Dive Brief:
- Worker pay and benefits surged 5% during the third quarter compared with the same period last year and a key inflation gauge for the Federal Reserve rose, keeping policymakers on track for a big increase in the benchmark interest rate on Nov. 2.
- The gain in the employment cost index lagged inflation, indicating that wage pressures may persist in the unusually tight labor market despite the Fed’s most aggressive withdrawal of stimulus since the 1980s. Stiff competition for workers and a report Thursday that the economy grew 2.6% last quarter suggest that the Fed next week will likely increase the main interest rate by 0.75 percentage point for the fourth straight meeting.
- The data shows price pressures easing and the economy softening, “but the progress is not sharp enough to point toward any moderation or course reversal in the foreseeable future” by the Fed, Douglas Holtz-Eakin, president of the American Action Forum and a former director of the Congressional Budget Office, said in a report.
Dive Insight:
Wages and benefits on a quarterly basis increased 1.2% from July to September compared with a 1.3% gain during the second quarter, the Labor Department said Friday.
The slight slowing in compensation gains follows increasing forecasts of recession and a Labor Department report this month that job openings plummeted to 10.1 million in August from 11.2 million in July. The ratio of openings to unemployed workers — a key signal for Fed officials of an overheating labor market — fell during the period to 1.67 from 1.97.
CFOs for months have confronted intense pressure to increase wages as “help wanted'' signs go unanswered and inflation persists near a four-decade high. They may not realistically expect wage pressure to decline as long as pay increases lag inflation and the number of job openings far exceeds the number of job seekers.

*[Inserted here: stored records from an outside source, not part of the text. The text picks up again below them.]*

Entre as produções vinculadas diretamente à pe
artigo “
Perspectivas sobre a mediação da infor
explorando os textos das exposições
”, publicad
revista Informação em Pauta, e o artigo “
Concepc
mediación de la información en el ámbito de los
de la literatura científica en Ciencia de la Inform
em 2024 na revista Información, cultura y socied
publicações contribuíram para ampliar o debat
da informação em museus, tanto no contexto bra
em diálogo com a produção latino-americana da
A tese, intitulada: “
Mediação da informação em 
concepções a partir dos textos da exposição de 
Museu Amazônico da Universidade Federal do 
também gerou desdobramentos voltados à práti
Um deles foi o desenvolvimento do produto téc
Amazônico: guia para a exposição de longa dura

Aggressive Fed tightening slowed gains in the Consumer Price Index to 8.2% in September from 9.1% in June, the highest inflation in 40 years. Yet the central bank’s preferred measure of inflation — the core personal consumption expenditures price index — increased 5.1% on an annual basis last month compared with 4.9% in August, the Labor Department said Friday.
Fed Chair Jerome Powell and other policymakers have repeatedly said that the central bank needs to see some months of falling price pressures before it begins to slow its policy tightening and feel confident inflation is declining toward its 2% goal.
Fed officials have pledged to withdraw stimulus and hit their inflation target even at the risk of a setback for businesses and a slump in employment.
“While higher interest rates, slower growth and softer labor market conditions will bring down inflation, they will also bring some pain to households and businesses,” Powell said in a speech in August.
“These are the unfortunate costs of reducing inflation,” he said. “But a failure to restore price stability would mean far greater pain.”
The central bank at the end of a two-day meeting on Nov. 2 will probably raise the benchmark interest rate by 0.75 percentage point for the fourth consecutive gathering, according to economists and market analysts. Policymakers have increased the main interest rate this year from near zero to a range between 3% and 3.25%.